Begin DOCUMENT EXCERPT

At the hearing on the motion, the court said it still believed
the juror was Latino, but acknowledged it was possible he was
“Afro-Latino” and “partially black.” The court noted, however,
that it was the prosecutor’s perception that mattered. The court
then said the prosecutor “stated her non-discriminatory basis
for exercising that peremptory. And given the total . . . record
and the relevant facts, I do not find . . . any evidence that the
peremptory was exercised on a discriminatory basis. So the court
does not find error in that . . . and did not find a prima facie
case.”
b. Johnson did not make a prima facie case
of discrimination
Johnson contends the trial court erroneously denied his
Batson/Wheeler motion.
In Wheeler, supra, 22 Cal.3d 258, the California Supreme
Court “ ‘held that the use of peremptory challenges by a
prosecutor to strike prospective jurors on the basis of group
membership violates the right of a criminal defendant to trial
by a jury drawn from a representative cross-section of the
community under article I, section 16, of the California
Constitution.’ ” (People v. Catlin (2001) 26 Cal.4th 81, 116.)

End DOCUMENT EXCERPT
Begin RECORDS PROVIDED

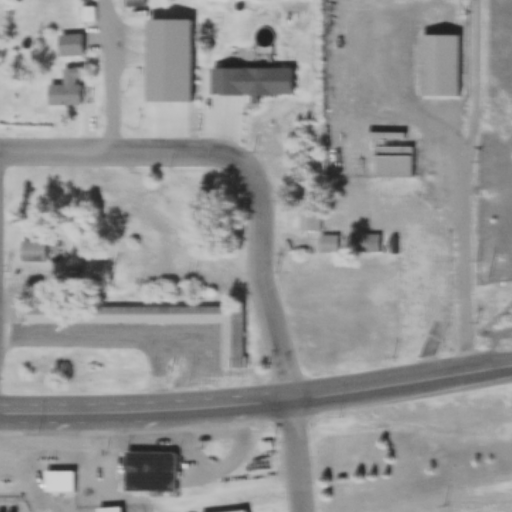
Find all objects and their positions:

End RECORDS PROVIDED
Begin RECORDS PROVIDED

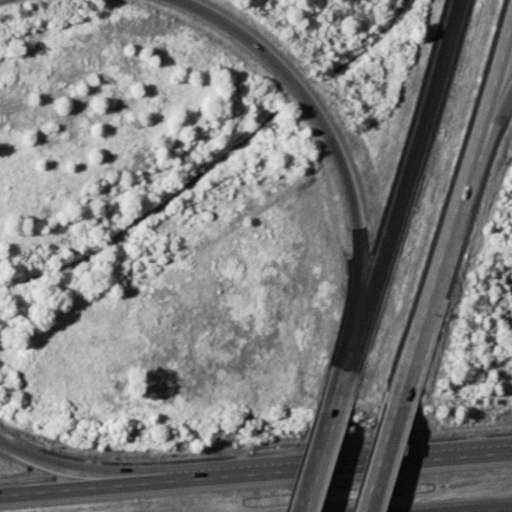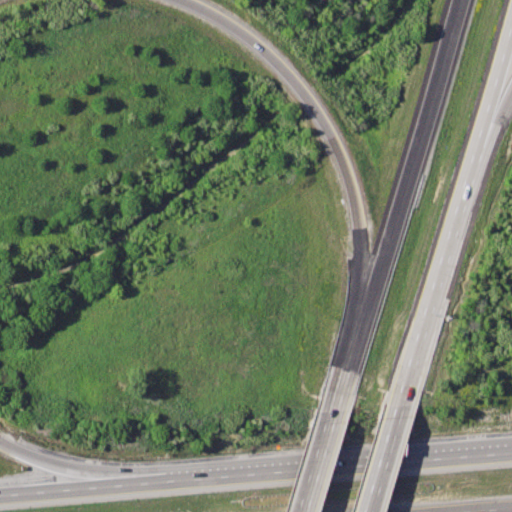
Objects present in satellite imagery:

End RECORDS PROVIDED

_EXERCISE REQUIREMENTS_
1. In the opinion excerpt, reproduce the text between "In Wheeler, supra, 22" and "Cal.4th 81, 116.)", inclusive, switching "peremptory challenges" to "juror strikes".
2. Using the opinion excerpt, answer yes or no to each statement, quoting the deciding words: (a) The court acknowledged that the juror might be Afro-Latino. (b) The court found that a prima facie case had been made. (c) Wheeler was decided by the United States Supreme Court.

_WORKED SOLUTIONS_
1.
In Wheeler, supra, 22 Cal.3d 258, the California Supreme
Court “ ‘held that the use of juror strikes by a
prosecutor to strike prospective jurors on the basis of group
membership violates the right of a criminal defendant to trial
by a jury drawn from a representative cross-section of the
community under article I, section 16, of the California
Constitution.’ ” (People v. Catlin (2001) 26 Cal.4th 81, 116.)

2.
(a) Yes: "acknowledged it was possible he was “Afro-Latino” and “partially black.”"
(b) No: "did not find a prima facie case."
(c) No: "In Wheeler, supra, 22 Cal.3d 258, the California Supreme Court"